◆ **PASAJE MOSTRADO**:
==============================

En el Evangelio según Lucas, el fuego es sobre todo signo, símbolo del Espíritu Santo, ya anunciado por Juan el Bautista como fuerza, presencia divina en la que el Venidero sumergirá a los que se conviertan, es decir, «bautismo en Espíritu Santo y fuego» (cf. Lc 3,16); es ese fuego que en los Hechos de los Apóstoles desciende como fuego vivo y ardiente, presencia inflamada del Resucitado sobre la Iglesia naciente, reunida en su espera (cf. Hch 2,1-11).
Jesús es un hombre de gran y profundo deseo, un hombre de pasión, y aquí, de repente, confiesa esta pasión que lo habita. Ese fuego del Espíritu que él trajo del Padre a la tierra, fuego de amor, debería incendiar el mundo, arder en el corazón de cada ser humano: ¡esto era lo que Él deseaba ardientemente! Lo deseaba en sus días terrenales y lo sigue deseando hoy, porque ese fuego que Él trajo a menudo está cubierto por las cenizas que la propia Iglesia pone sobre él, impidiéndole arder.
Así es, lo sabemos: basta con leer toda la historia de la fe cristiana para darse cuenta de que el fuego del Evangelio arde aquí y allá, de vez en cuando, en personas y comunidades que lo hacen reaparecer removiendo las brasas, pero luego, pronto, demasiado pronto, vuelve a quedar cubierto por las cenizas. Ilumina y calienta siempre por un tiempo, se mantiene vivo y se conserva, pero rara vez arde...
Jesús, en cambio, deseaba que ardiera en los corazones de los creyentes como ardía en el corazón de los dos discípulos en el camino de Emaús (cf. Lc 24,32), cuando se encendieron las Escrituras explicadas por el Resucitado; como ardía en la Iglesia nacida en Pentecostés.

==============================

◆ **REGISTROS EXTRAÍDOS**:
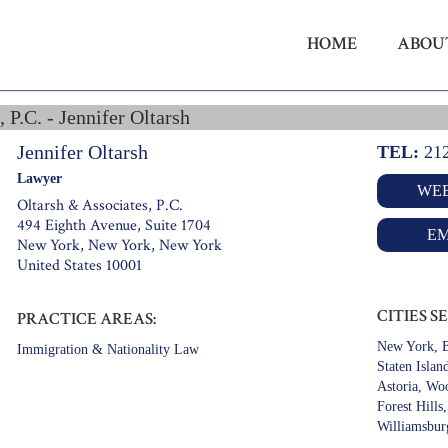
HOME
ABOU
 P.C. - Jennifer Oltarsh
Jennifer Oltarsh
TEL:
21
Lawyer
WEB
Oltarsh & Associates, P.C.
494 Eighth Avenue, Suite 1704
EM
New York, New York, New York
United States 10001
CITIES S
PRACTICE AREAS:
New York, B
Immigration & Nationality Law
Staten Islan
Astoria, Wo
Forest Hills
Williamsbur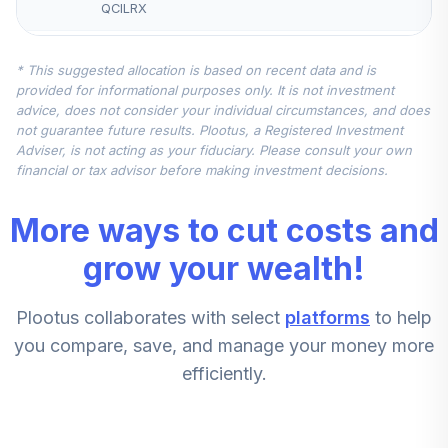
QCILRX
Nuveen Lifecycle
* This suggested allocation is based on recent data and is
Retirement
provided for informational purposes only. It is not investment
5
.
10.0%
Income Fund
advice, does not consider your individual circumstances, and does
(Retirement)
not guarantee future results. Plootus, a Registered Investment
TLIRX
Adviser, is not acting as your fiduciary. Please consult your own
financial or tax advisor before making investment decisions.
Principal MidCap
6
.
0.0%
Fund R3
More ways to cut costs and
PMBMX
grow your wealth!
Federated
Hermes Clover
7
.
0.0%
Plootus collaborates with select
platforms
to help
Small Value Fund
Class A
you compare, save, and manage your money more
VSFAX
efficiently.
Thornburg
International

==============================

◆ **SOBRE ESTA TAREA**: Por favor, reproduce sin cambios el pasaje sobre el fuego desde «Jesús, en cambio, deseaba» hasta «nacida en Pentecostés.». Los ítems proceden de una fuente distinta.

◆ **RESPUESTA**:
Jesús, en cambio, deseaba que ardiera en los corazones de los creyentes como ardía en el corazón de los dos discípulos en el camino de Emaús (cf. Lc 24,32), cuando se encendieron las Escrituras explicadas por el Resucitado; como ardía en la Iglesia nacida en Pentecostés.